■ GIVEN TEXT:
When Disaster Strikes, Neighbors Help Neighbors
In 2017 ATD Fourth World invited people around the world to document real-life “Stories of Change” starting from situations of injustice and exclusion caused by extreme poverty. These stories, from activists, community leaders, and others, show that when people work together, real change can happen. For more about the “Stories of Change” blog, click here.
In the midst of one of the most extreme humanitarian crises of recent years, while humanitarian aid flows elsewhere, neighbors help neighbors in some of the most devastated communities.
By Diana Skelton and Jacqueline Plaisir
On January 12, 2010, the metropolitan area of Port-au-Prince, Haiti, was rocked for almost a minute by a catastrophic earthquake. More than 250,000 people lost their lives. Many houses, most public buildings, and most businesses were damaged beyond repair.
When the shaking stopped, the city sprang to life. Downtown, children who live in the streets, and who are often looked down on by others, did not hesitate to endanger their lives to rescue people trapped under the rubble. Elsewhere in the city residents in the most impoverished neighborhoods, used to being left to their own devices, did not wait for outside assistance. The women whose usual work was selling food cooked at the roadside continued cooking with what little they could recover from their homes — and lowered their prices considerably so that everyone could afford to eat. Communities shared what they had, even as they watched planes and helicopters bring in humanitarian aid that would never reach them.
Martissant, the neighborhood where ATD Fourth World has had a team since 1984, was already considered a “no-go zone” for international NGOs before the earthquake. The confusion that followed the disaster didn’t change that, and Martissant was largely left to its own devices. A few days after the quake, after serving as the first responders in their own neighborhood, Laurent, Jean-François, and other young people from the heights of Martissant came to the ATD Fourth World House to ask, “What can we do?”
They began by visiting their neighbors and everyone in the community to see who needed help the most and how they could assist. One of these young people, David Jean, returned one day, upset. When he thought he had visited everyone in one part of the district, a mother, who was herself utterly exhausted, shared her worry about an old lady and a child still higher on the hill.

■ ENTRIES:
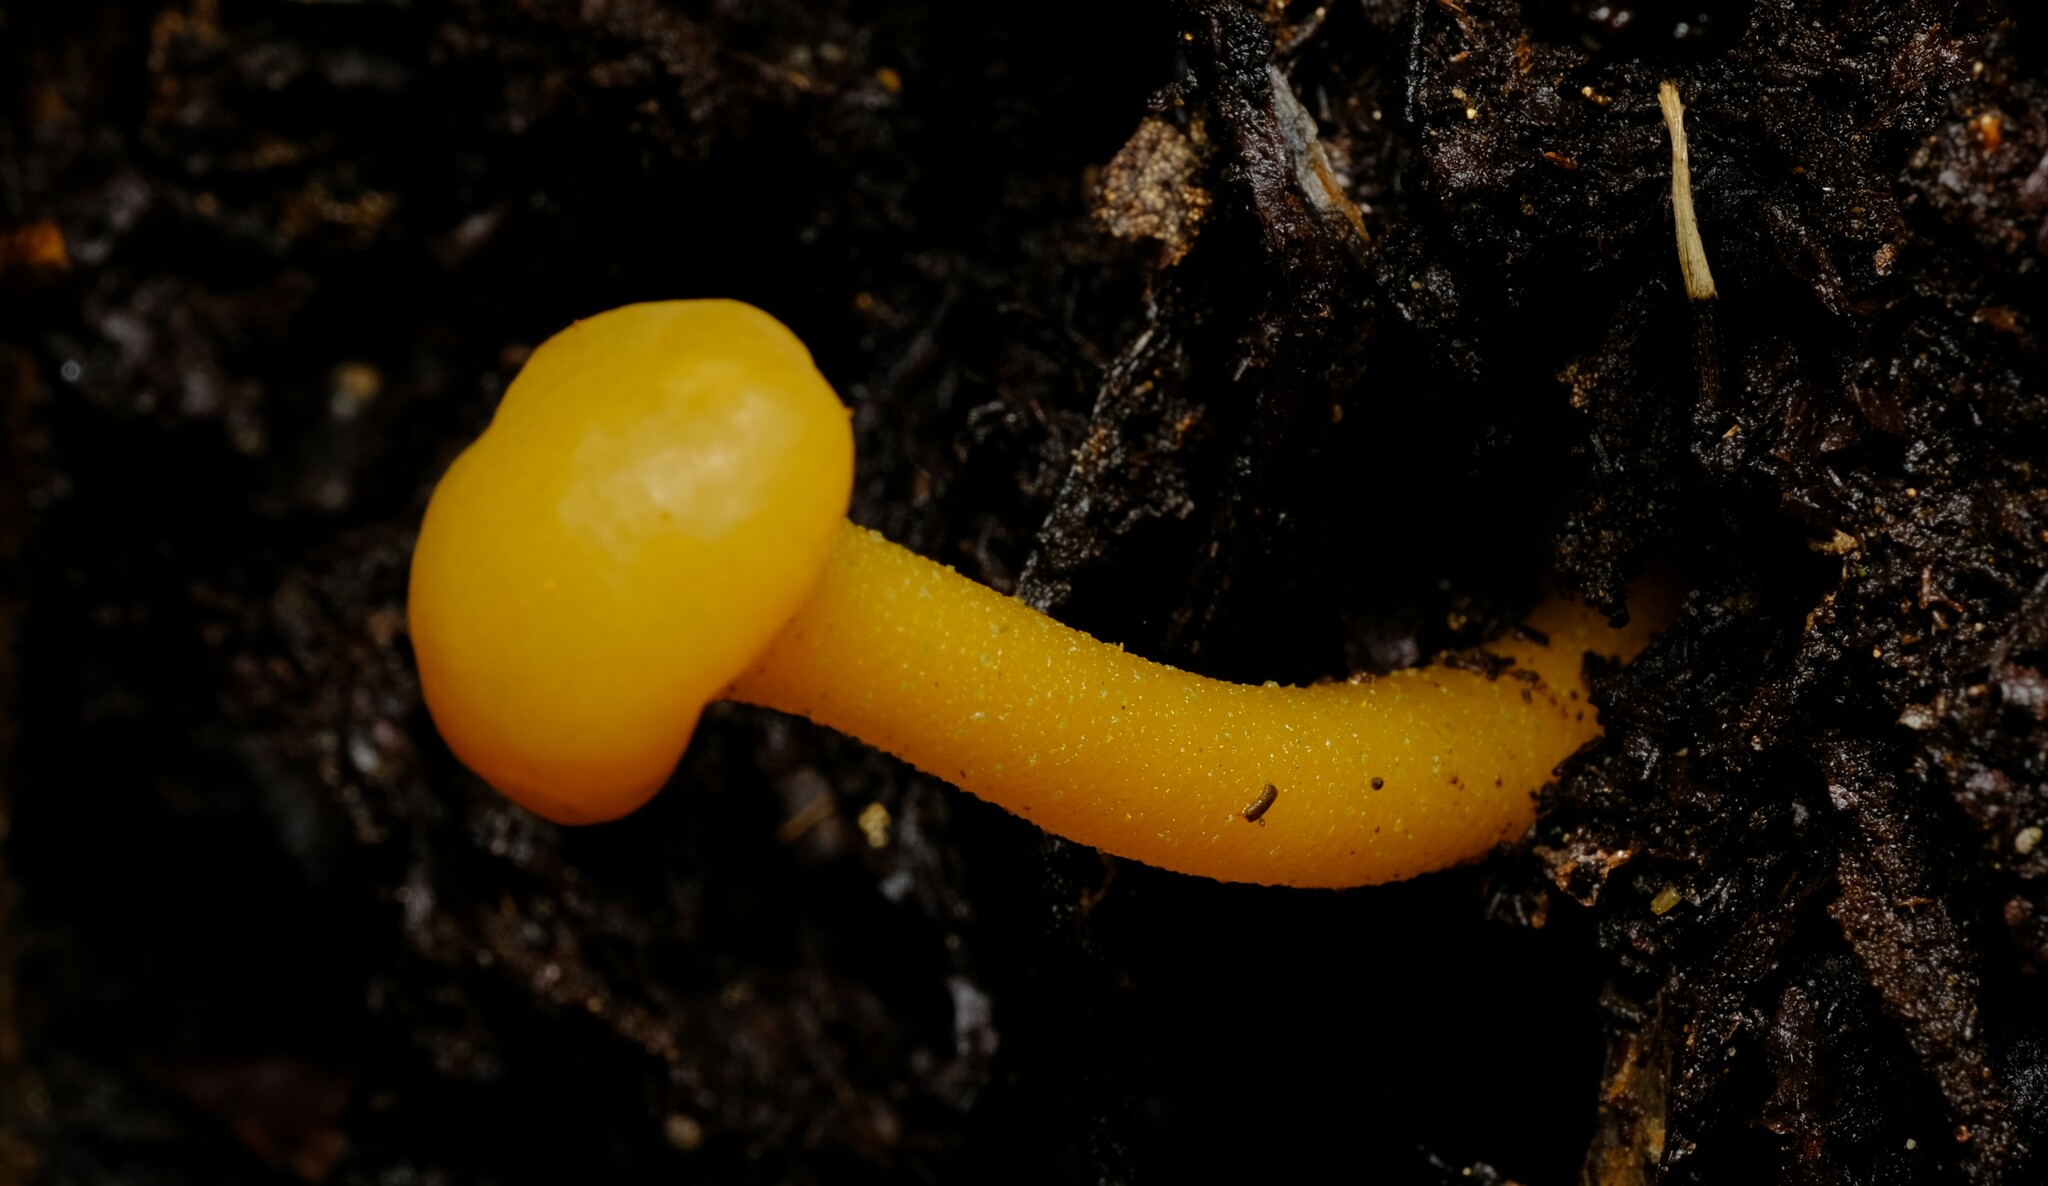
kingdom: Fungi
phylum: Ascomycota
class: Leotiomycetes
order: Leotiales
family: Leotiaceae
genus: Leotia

* * *

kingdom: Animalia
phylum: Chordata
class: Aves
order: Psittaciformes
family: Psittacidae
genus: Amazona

■ WRITTEN TASKS:
**1)** In the Haiti earthquake story, how long did the shaking in Port-au-Prince last?
**2)** Carry on the Haiti earthquake story from its final sentence.

■ ANSWERS:
**1)** Almost a minute.

**2)**
So David continued climbing to discover a house half destroyed. An elderly woman was outdoors. She had lost a leg. There was a child about three years old playing at her side. David explained that he was identifying families’ needs. The woman was touched and surprised that he had found her, because she rarely saw anyone else, except for occasional visits by one neighbor further down the hill. When David returned the next day as promised, with food and a tarpaulin for shelter, the woman began crying, “My boy, you have not forgotten me, when there are so many people in need!” David returned several times and spoke to more neighbors, who were encouraged to begin visiting this isolated grandmother.
Eventually, ATD Fourth World volunteers were able to persuade a humanitarian aid NGO to come without military guards to distribute nutritional supplements for children in Martissant. The partner asked for a list of names and ages in advance for everyone in the area.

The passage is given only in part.